この実証事業では、市役所、福祉保健センター、花輪小学校、八幡平中学校の4施設を対象に、需給状況の把握、需要家へのデマンドレスポンス、損益予想など実践的な調査を実施した。
 調査の結果、かづのパワーが地域内から購入する電力量は、需要の3分の1程度が最適であることが確認できた。地域内から購入する電力量が多すぎると電気を使わない深夜などの時間帯の余剰電力が増加し、少なすぎると地域外からの購入量が増加するため、対電力需要比率を適正に保つ必要がある。地域内と地域外から購入する電力量の調整を図り、残りの3分の2程度については、地域外電源などから調達することになる。
 需要家へのデマンドレスポンスについては、節電量が平均11.6%となり、各需要家からの積極的な協力を得ることができた。また、鹿角市は降雪地域であるため、夏よりも冬の電力消費が高い特徴があり、冬のデマンドレスポンスで成果がでるか注目点となった。結果としては、当初の予想に反し、夏に比べて冬のデマンドレスポンスの数値の方が良く、冬においても一定の成果を得ることができた。
 これらの実証事業の結果により、需要と地域電源をバランスよく獲得すること、かつ、地域電源を市場価格と比べて相対的に安価に調達することができれば、かづのパワーが事業継続していける可能性が高いことが確認できた。今後の見通しについて鹿角市では、「地域新電力の設立可能性について引き続き検討したい」としている。

6 まとめ

 県内では、鹿角市の他にも、湯沢市で複数の民間企業が共同出資する新電力会社「ローカルでんき」を設立する動きがある。新会社は自前の発電所がないため、主に卸電力市場から電力を調達し、湯沢雄勝地域に拠点を置く事業所を中心に供給を行う予定である。将来的には地熱や木質バイオマスなどで発電し、供給することを目指している。また、大手電力は自前の電源を強化するため、東北電力が能代火力発電所3号機の建設を行っているほか、関西電力グループの関電エネルギーソリューションも丸紅と共同で秋田市に130万キロワットの石炭火力発電所の建設を予定するなど、電力小売自由化に伴った動きが活発化している。エネルギーの地産地消や火力発電所の建設などを通じて、県内経済が活性化していくことを期待したい。

作業項目 A: 地域新電力に関する文書から、実証事業の対象となった施設をすべて挙げてください。
作業項目 B: 地域新電力に関する文書のうち、「この実証事業では、市役所、福」から「などから調達することになる。」までを、両端を含めて一字一句そのまま書き写してください。

抽出情報:
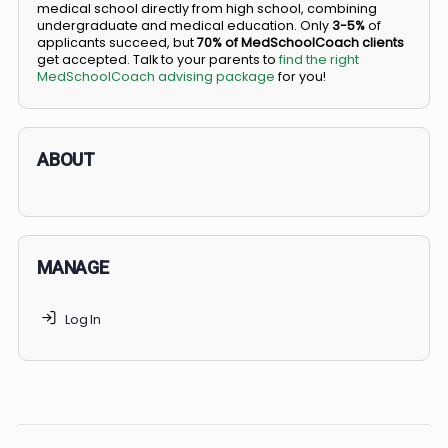
BS/MD programs let top students secure a spot in
medical school directly from high school, combining
undergraduate and medical education. Only
3-5%
of
applicants succeed, but
70% of MedSchoolCoach client
get accepted. Talk to your parents to
find the right
MedSchoolCoach advising package
for you!
ABOUT
MANAGE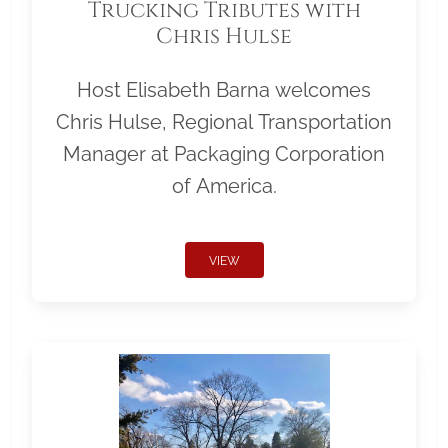
Trucking Tributes with
Chris Hulse
Host Elisabeth Barna welcomes
Chris Hulse, Regional Transportation
Manager at Packaging Corporation
of America.
VIEW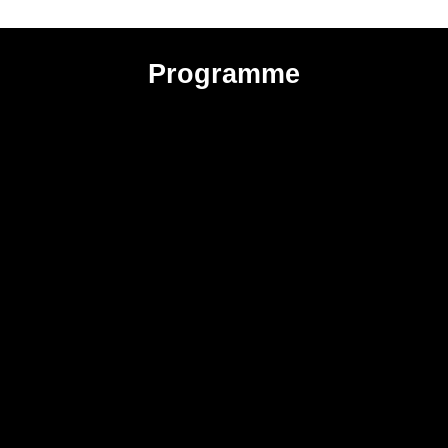
Programme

回答 A: 市役所、福祉保健センター、花輪小学校、八幡平中学校

回答 B:
この実証事業では、市役所、福祉保健センター、花輪小学校、八幡平中学校の4施設を対象に、需給状況の把握、需要家へのデマンドレスポンス、損益予想など実践的な調査を実施した。
 調査の結果、かづのパワーが地域内から購入する電力量は、需要の3分の1程度が最適であることが確認できた。地域内から購入する電力量が多すぎると電気を使わない深夜などの時間帯の余剰電力が増加し、少なすぎると地域外からの購入量が増加するため、対電力需要比率を適正に保つ必要がある。地域内と地域外から購入する電力量の調整を図り、残りの3分の2程度については、地域外電源などから調達することになる。